> SET EXERCISE: Reproduce the listing below with every "most grateful" changed to "very thankful" and all other text unchanged, leaving out the pictures.

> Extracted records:
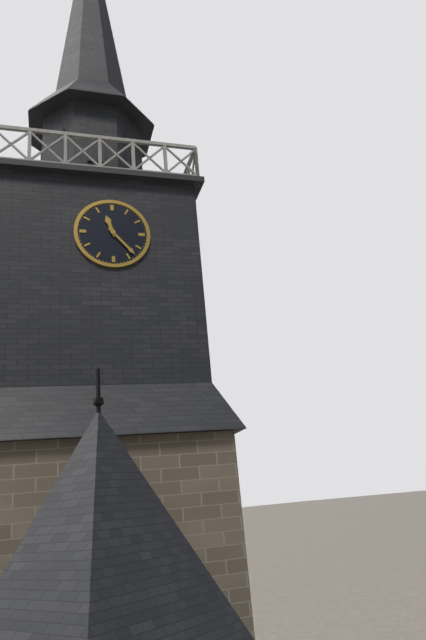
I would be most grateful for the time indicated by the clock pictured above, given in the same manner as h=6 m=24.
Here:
h=11 m=23
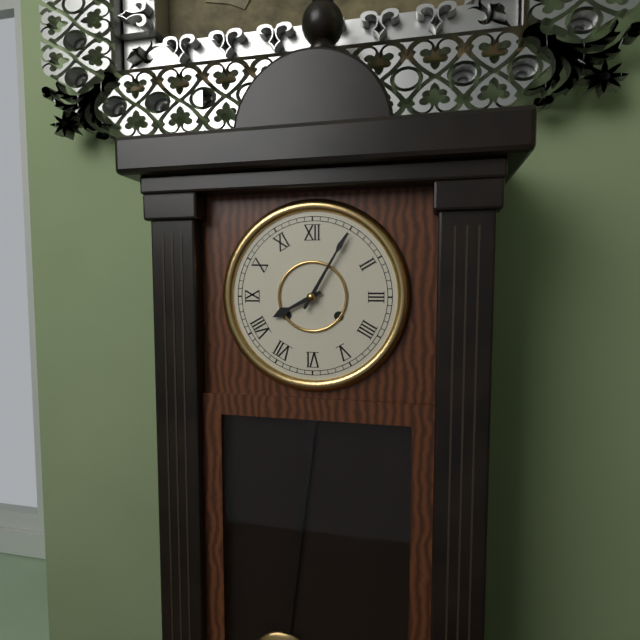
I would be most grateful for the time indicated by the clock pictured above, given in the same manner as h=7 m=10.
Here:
h=8 m=5
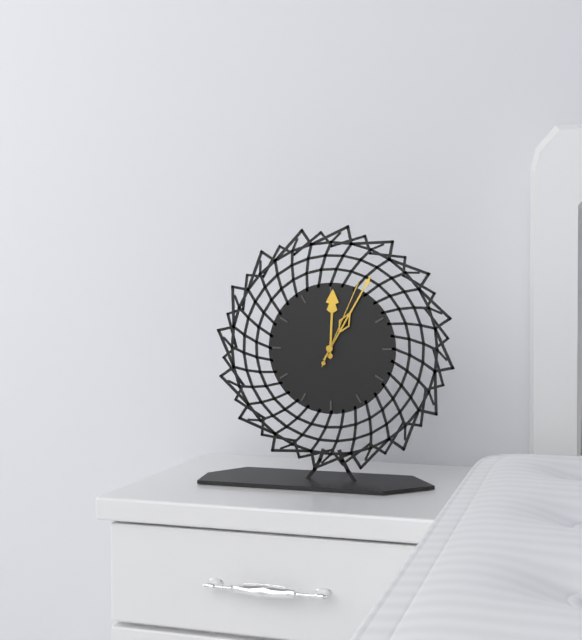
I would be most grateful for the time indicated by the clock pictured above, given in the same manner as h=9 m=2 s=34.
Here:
h=12 m=5 s=4
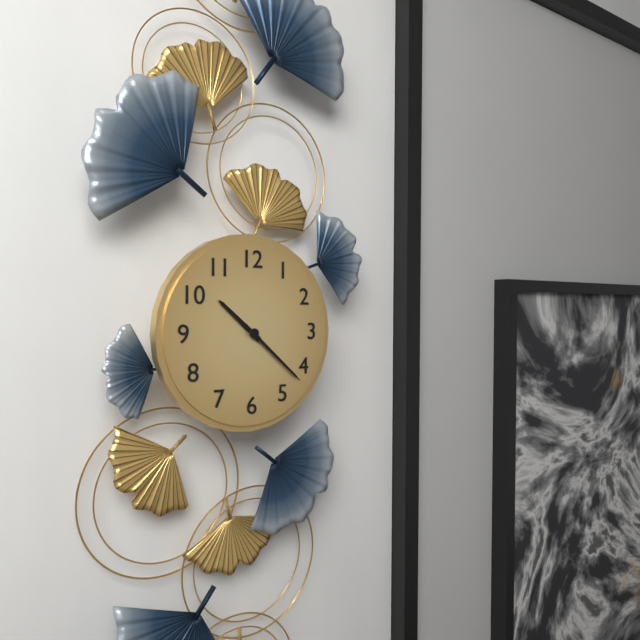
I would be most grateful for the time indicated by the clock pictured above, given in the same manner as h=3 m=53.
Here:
h=10 m=22
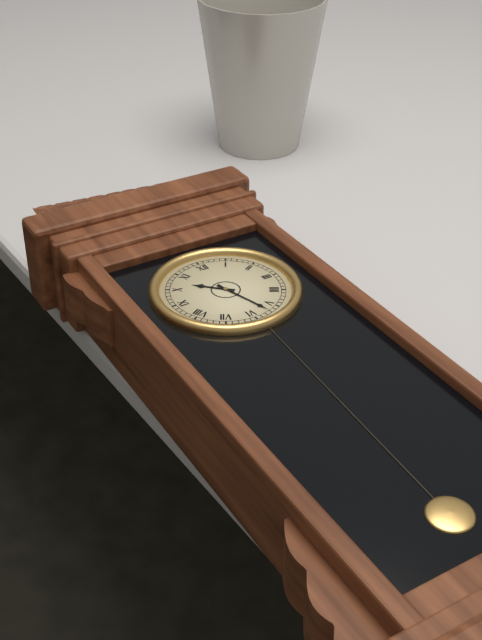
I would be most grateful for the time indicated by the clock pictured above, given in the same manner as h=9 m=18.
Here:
h=10 m=27
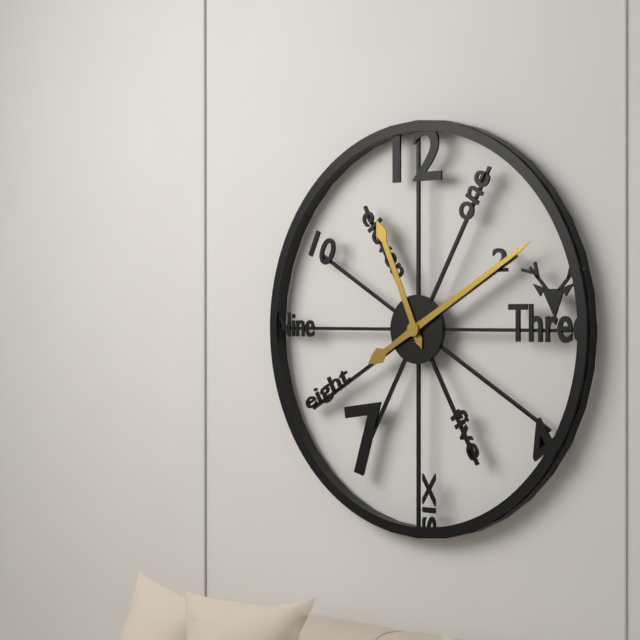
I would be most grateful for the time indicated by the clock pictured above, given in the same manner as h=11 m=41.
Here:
h=11 m=10
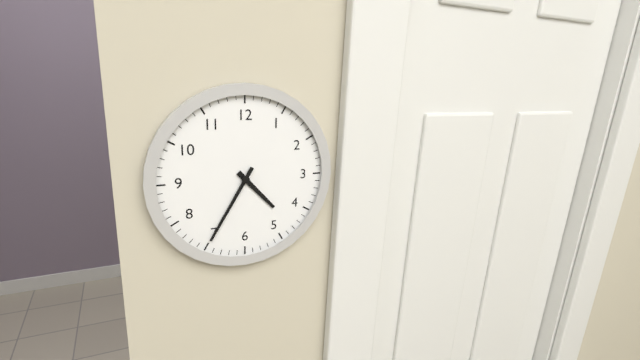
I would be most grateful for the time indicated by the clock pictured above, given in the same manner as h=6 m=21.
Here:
h=4 m=35
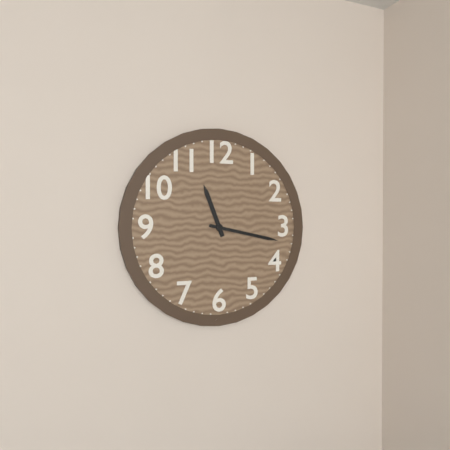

> ANSWER TO THIS PROBLEM:
I would be very thankful for the time indicated by the clock pictured above, given in the same manner as h=6 m=24.
Here:
h=11 m=23
I would be very thankful for the time indicated by the clock pictured above, given in the same manner as h=7 m=10.
Here:
h=8 m=5
I would be very thankful for the time indicated by the clock pictured above, given in the same manner as h=9 m=2 s=34.
Here:
h=12 m=5 s=4
I would be very thankful for the time indicated by the clock pictured above, given in the same manner as h=3 m=53.
Here:
h=10 m=22
I would be very thankful for the time indicated by the clock pictured above, given in the same manner as h=9 m=18.
Here:
h=10 m=27
I would be very thankful for the time indicated by the clock pictured above, given in the same manner as h=11 m=41.
Here:
h=11 m=10
I would be very thankful for the time indicated by the clock pictured above, given in the same manner as h=6 m=21.
Here:
h=4 m=35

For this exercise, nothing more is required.